Ocean Node is the core infrastructure component within the Ocean Protocol ecosystem, designed to facilitate decentralized data exchange and management. It operates by leveraging a multi-layered architecture that includes network, components, and modules layers. 
Key features include secure peer-to-peer communication via libp2p, flexible and secure encryption solutions, and support for various Compute-to-Data (C2D) operations. 
Ocean Node's modular design allows for customization and scalability, enabling seamless integration of its core services—such as the Indexer for metadata management and the Provider for secure data transactions—ensuring robust and efficient decentralized data operations.
### Architecture Overview
The Node stack is divided into the following layers:
* libp2p supports ECDSA key pairs, and node identity should be defined as a public key.
* Multiple ways of storing URLs:
* Choose one node and use that private key to encrypt URLs (enterprise approach).
* Choose several nodes, so your files can be accessed even if one node goes down (given at least one node is still alive).
* Use MPC to divide the key among multiple nodes (so no one node has the entire key).
* Protecting URLs during download: use a TEE enclave to decrypt the key (makes sense only for the MPC approach) and read content in the enclave.
* Supports multiple C2D types:
* Light Docker only (for edge nodes).
* Ocean C2D (Kubernetes).
* Each component can be enabled/disabled on startup (e.g., start node without Indexer).
### Nodes and Network Model
Nodes can receive user requests in two ways:
* HTTP API
* libp2p from another node
They are merged into a common object and passed to the appropriate component.
Nodes should be able to forward requests between them if the local database is missing objects. (Example: Alice wants to get DDO id #123 from Node A. Node A checks its local database. If the DDO is found, it is sent back to Alice. If not, Node A can query the network and retrieve the DDO from another node that has it.)
Nodes' libp2p implementation:
* Should support core protocols (ping, identify, kad-dht for peering, circuit relay for connections).
* For peer discovery, we should support both mDNS & Kademlia DHT.
* All Ocean Nodes should subscribe to the topic: OceanProtocol. If any interesting messages are received, each node is going to reply.
### Components & Modules
#### Indexer
An off-chain, multi-chain metadata & chain events cache.
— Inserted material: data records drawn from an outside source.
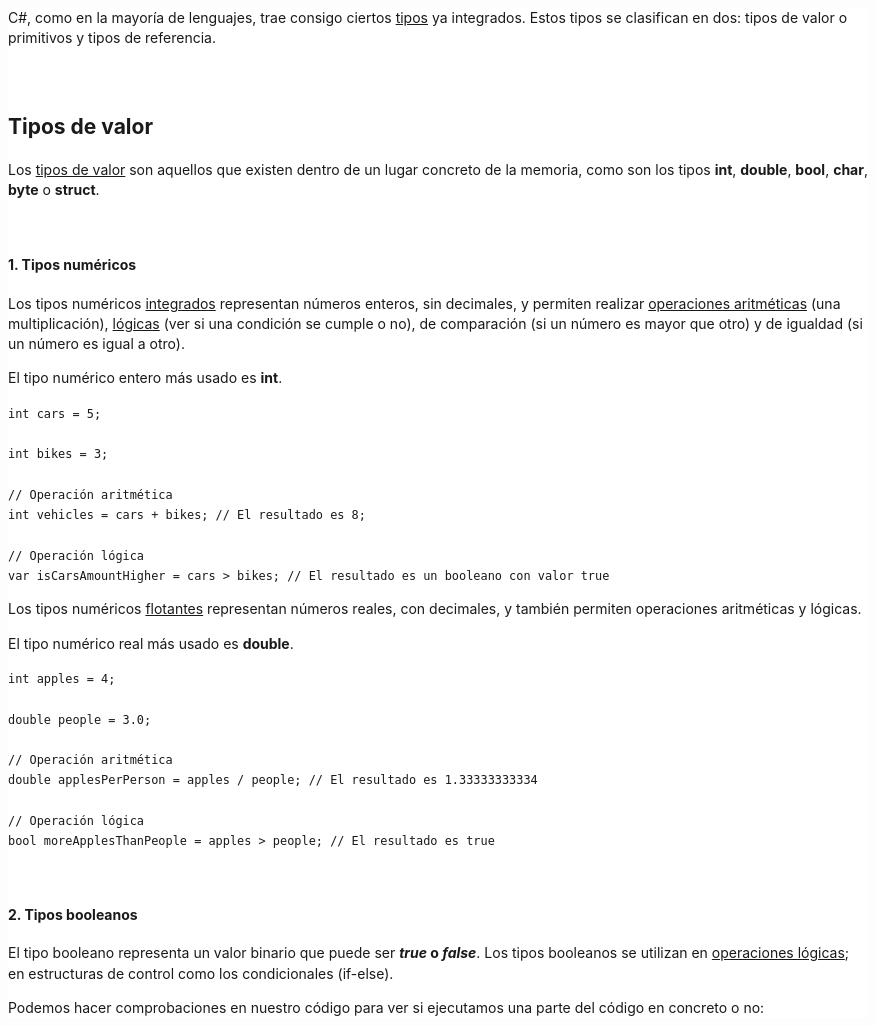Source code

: C#, como en la mayoría de lenguajes, trae consigo ciertos [tipos](https://learn.microsoft.com/es-es/dotnet/csharp/language-reference/builtin-types/built-in-types) ya integrados. Estos tipos se clasifican en dos: tipos de valor o primitivos y tipos de referencia.

<br/>

## Tipos de valor

Los [tipos de valor](https://learn.microsoft.com/es-es/dotnet/csharp/language-reference/builtin-types/value-types) son aquellos que existen dentro de un lugar concreto de la memoria, como son los tipos **int**, **double**, **bool**, **char**, **byte** o **struct**.

<br/>

#### 1. Tipos numéricos

Los tipos numéricos <ins>integrados</ins> representan números enteros, sin decimales, y permiten realizar [operaciones aritméticas](https://learn.microsoft.com/es-es/dotnet/csharp/language-reference/operators/arithmetic-operators) (una multiplicación), [lógicas](https://learn.microsoft.com/es-es/dotnet/csharp/language-reference/operators/boolean-logical-operators) (ver si una condición se cumple o no), de comparación (si un número es mayor que otro) y de igualdad (si un número es igual a otro).

El tipo numérico entero más usado es **int**.

    int cars = 5;

    int bikes = 3;

    // Operación aritmética
    int vehicles = cars + bikes; // El resultado es 8;

    // Operación lógica
    var isCarsAmountHigher = cars > bikes; // El resultado es un booleano con valor true

Los tipos numéricos <ins>flotantes</ins> representan números reales, con decimales, y también permiten operaciones aritméticas y lógicas.

El tipo numérico real más usado es **double**.

    int apples = 4;

    double people = 3.0;

    // Operación aritmética
    double applesPerPerson = apples / people; // El resultado es 1.33333333334

    // Operación lógica
    bool moreApplesThanPeople = apples > people; // El resultado es true

<br/>

#### 2. Tipos booleanos

El tipo booleano representa un valor binario que puede ser **_true_ o _false_**. Los tipos booleanos se utilizan en [operaciones lógicas](https://www.smartick.es/blog/otros-contenidos/programacion/operadores-booleanos/); en estructuras de control como los condicionales (if-else).

Podemos hacer comprobaciones en nuestro código para ver si ejecutamos una parte del código en concreto o no:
It continually monitors the chains for well-known events and caches them (V4 equivalence: Aquarius).
* Validates DDOs according to multiple SHACL schemas.
* Provides proof for valid DDOs.
* Monitors data token contracts & stores orders.
* Allows queries for all the above.
#### Provider
* Performs checks on-chain for buyer permissions and payments.
* Encrypts the URL and metadata during publishing.
* Decrypts the URL when the dataset is downloaded or a compute job is started.
* Encrypts/decrypts files before storage/while accessing.
* Provides access to data assets by streaming data (and never the URL).
* Provides compute services (connects to multiple C2D engines: light, Ocean C2D, third parties).
### Modules
#### MPC
Instead of encrypting with a private key, we can leverage MPC to construct the key, which is used for encrypting & decrypting URL and file contents.
#### TEE
Once a URL is decrypted (based on a consume request), the node operator can log that URL, and thus the asset is compromised.
We can move the entire encryption/decryption/MPC process to TEE, giving us full security regarding plain data.
A node that supports TEE should expose its proof in the status endpoint.
With MPC encryption (both assets & files), other nodes should refuse to reassemble the private key if the node does not expose & pass the proof check.
#### Light Docker C2D
Ocean C2D is flexible and scalable but has one major drawback: it requires Kubernetes.
For edge nodes (e.g., installed in a car, or a weather station running on Raspberry Pi), we can have a light engine that only uses the Docker system installed on the host. All orchestration (creating & provisioning input volumes, publishing results) can be handled by this module, while only the actual algorithm job is leveraged to Docker, with locally provisioned folders mounted.